China's foreign trade sustains growth despite weakening external demand
China's imports and exports maintained stable operation with diversified markets and a better structure in the first seven months of 2023, despite sluggish global demand.
China's total imports and exports expanded 0.4 percent year on year to 23.55 trillion yuan (US$3.29 trillion) in the first seven months of the year, official data showed Tuesday.
Exports grew 1.5 percent year on year while imports declined 1.1 percent from a year earlier, according to the General Administration of Customs (GAC).
In July alone, foreign trade dropped 8.3 percent year on year to 3.46 trillion yuan, with exports down 9.2 percent and imports down 6.9 percent, the data revealed.
"China's monthly trade data have been above 3.4 trillion yuan since the second quarter," said GAC spokesperson Lyu Daliang.
"Generally speaking, China's foreign trade maintained stable operation and was in line with expectation," said Lyu. "The fundamentals for long-term growth have not changed," Lyu added.
In the January-July period, the Association of Southeast Asian Nations (ASEAN) remained China's largest trade partner. China's trade with ASEAN countries rose 2.8 percent year on year.
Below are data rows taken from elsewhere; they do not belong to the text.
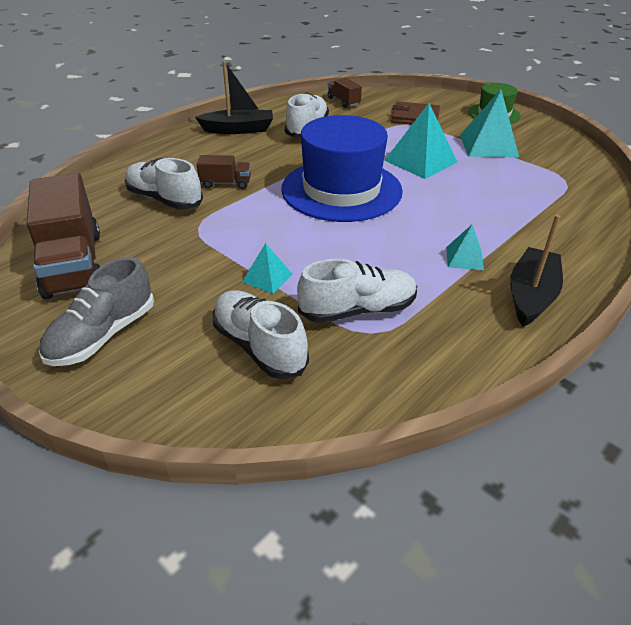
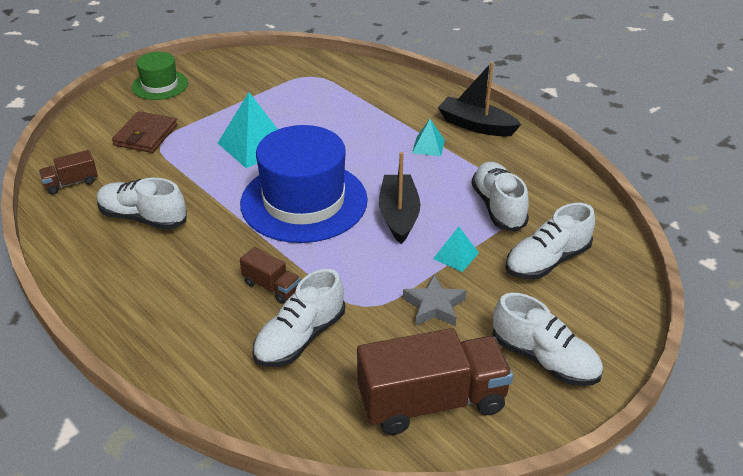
camera: 85 degrees left, 0 degrees up
(103, 335) = (544, 359): grey shoe -> white shoe
(192, 264) = (434, 306): none -> grey star
(225, 183) = (271, 287): brown truck -> brown truck turned 120 degrees clockwise
(238, 129) = (121, 278): black boat -> black boat (399, 215)
(488, 145) = (233, 101): turquoise pyramid -> none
While China saw trade with the European Union, the United States and Japan fall 0.1 percent, 9.6 percent and 5.8 percent respectively, the country witnessed trade growth with other markets.
China's trade with five Central Asian countries recorded robust growth, soaring 35 percent year on year. Its trade with Latin America and Africa grew 5.5 percent and 7.4 percent, respectively.
During this period, China's trade with countries along the Belt and Road amounted to 8.06 trillion yuan, jumping 7.4 percent year on year. The trade value accounted for 34.2 percent of the country's total.
"Chinese companies should work to tap the potential of markets in countries along the Belt and Road, develop quality products and enhance the reputation of Chinese brands," said Yang Changyong, a researcher with the Chinese Academy of Macroeconomic Research.
In the first seven months of this year, exports of mechanical and electrical products proved a bright spot. Exports of mechanical and electrical products amounted to 7.83 trillion yuan, rising 4.4 percent year and year and accounting for 58.1 percent of the country's total exports. Specifically, auto exports expanded 118.5 percent year on year.
"China boasts great potential in new energy vehicle exports, given rising demand in the European market," said Cui Dongshu, secretary general of the China Passenger Car Association.
Looking at the second half of the year, Li Xingqian, an official of the Ministry of Commerce, said the situation is extremely grim, citing weak global demand for production, consumption and investment, and "decoupling" or "de-risking" moves by some countries to hinder normal trade.
Li said China will take more steps to help companies secure orders and expand markets, including hosting trade expos, increasing the number of international flights and facilitating visas for foreign businesspeople.